Novak Djokovic hat seine Drohung wahr gemacht. Im Alter von 36 Jahren müsse er seine Prioritäten noch bewusster setzen: Grand-Slam-Turniere über allem. Dass darunter andere Jahres-Highlights leiden, nimmt er bewusst in Kauf – wie zuletzt in der für seine Verhältnisse mehr schlechten als rechten Sandplatz-Saison vor Paris.
In Roland Garros aber ist der Serbe tatsächlich wieder auf Betriebstemperatur. Im Traum-Halbfinal gegen Weltnummer eins Carlos Alcaraz wehrt er den Angriff der Jugend einerseits mit ausgezeichneter Spieltaktik ab. Und andererseits: schlicht mit seiner Aura – weil sein 16 Jahre jüngerer Widersacher nicht mit der Nervosität klarkommt und im wahrsten Sinne des Wortes völlig verkrampft.
Schreibt der Serbe die Tennis-Geschichte neu?
Wie zu Beginn des Jahres, als Djokovic die Australian Open gewann, ist er imstande, alles auszupacken, was nötig ist für den Triumph. Grösste Bühne, grösster Sport. Und jetzt winkt ihm die grösste aller Bestmarken im Tennis. Schlägt er heute auf dem Court Philippe-Chatrier den Norweger Casper Ruud (24), lässt er Rivale Rafael Nadal (37) stehen und ist alleiniger Grand-Slam-Rekordsieger: mit dann 23 Titeln.
Die Geschichte dieses Sports schwebe «immer» über ihm, sagt Djokovic. Nun sei er überglücklich, in der Position zu sein, sie an diesem Sonntagnachmittag an der Porte d'Auteuil neu schreiben zu können.
Ruuds dritter Finalversuch
Was es heisst, wenn er eine Partie «äusserst fokussiert» angeht, hat zuletzt Alcaraz erfahren, dessen Powertennis regelmässig von Djokovics smarten Spielvariationen ausgehebelt wurde. Nun ist es Ruud, der ihm gefährlich werden will. Der Mann aus der Nähe von Oslo steht zum dritten Mal in den jüngsten fünf Grand-Slam-Turnieren im Final. Im Vorjahr verlor er in Roland Garros gegen Nadal, dann an den US Open gegen Alcaraz. Jetzt könnte er an den French Open nicht nur endlich seinen ersten ganz grossen Sieg einfahren, sondern auch zum Spielverderber in Djokovics historischer Mission werden.
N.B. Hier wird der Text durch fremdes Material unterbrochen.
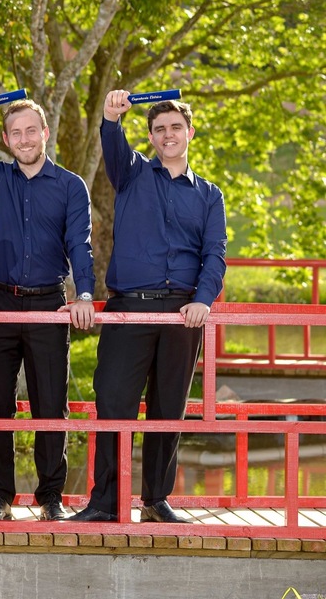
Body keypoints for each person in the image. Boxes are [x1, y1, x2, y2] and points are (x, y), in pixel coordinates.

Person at [66, 93, 226, 523]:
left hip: (182, 315)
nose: (168, 135)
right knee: (113, 401)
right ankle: (105, 503)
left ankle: (156, 500)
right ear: (151, 138)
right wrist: (110, 116)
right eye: (159, 129)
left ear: (190, 133)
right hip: (129, 311)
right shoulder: (131, 172)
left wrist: (203, 299)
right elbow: (112, 141)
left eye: (175, 127)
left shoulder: (210, 195)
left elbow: (215, 253)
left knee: (167, 408)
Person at [0, 96, 95, 522]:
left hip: (49, 304)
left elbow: (80, 245)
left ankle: (50, 498)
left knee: (51, 403)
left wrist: (84, 295)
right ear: (7, 139)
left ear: (44, 133)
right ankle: (0, 498)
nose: (25, 138)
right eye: (16, 132)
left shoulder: (70, 186)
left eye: (32, 130)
Alexander Zverev (26), der im Halbfinal Ruud in drei Sätzen unterlag, findet: «Der Druck liegt klar bei Djokovic. Das ist die bestmögliche Ausgangslage für Casper, die es gibt.»
2021 dem Druck nicht standgehalten
Djokovic will seinerseits die Schwelle zum Rekord-Titel nicht überbewerten, sagt: «Ich habe ständig Druck auf meinen Schultern, es wird diesmal nicht anders sein.» Zweifellos hat er während seiner langen, reich dekorierten Karriere schon oft Nervenstärke bewiesen – sie ist Teil seines Erfolgsrezepts.
Dennoch ist er schon einmal beim Versuch, ein fettes Ausrufezeichen in die Geschichtsbücher zu setzen, gescheitert: 2021 hätte er die Chance gehabt, nach Siegen in Melbourne, Paris und Wimbledon den ersten «Grand Slam» seit Rod Laver 1969 zu schaffen; alle vier Titel im selben Jahr. Doch dann verlor Djokovic an den US Open im Endspiel gegen Daniil Medwedew (27) glatt in drei Sätzen 4:6, 4:6, 4:6.
Diesmal sagt Djokovic: «Druck ist ein Privileg. Und eine Quelle der Motivation noch dazu.» Auch das klingt wiederum wie eine Drohung.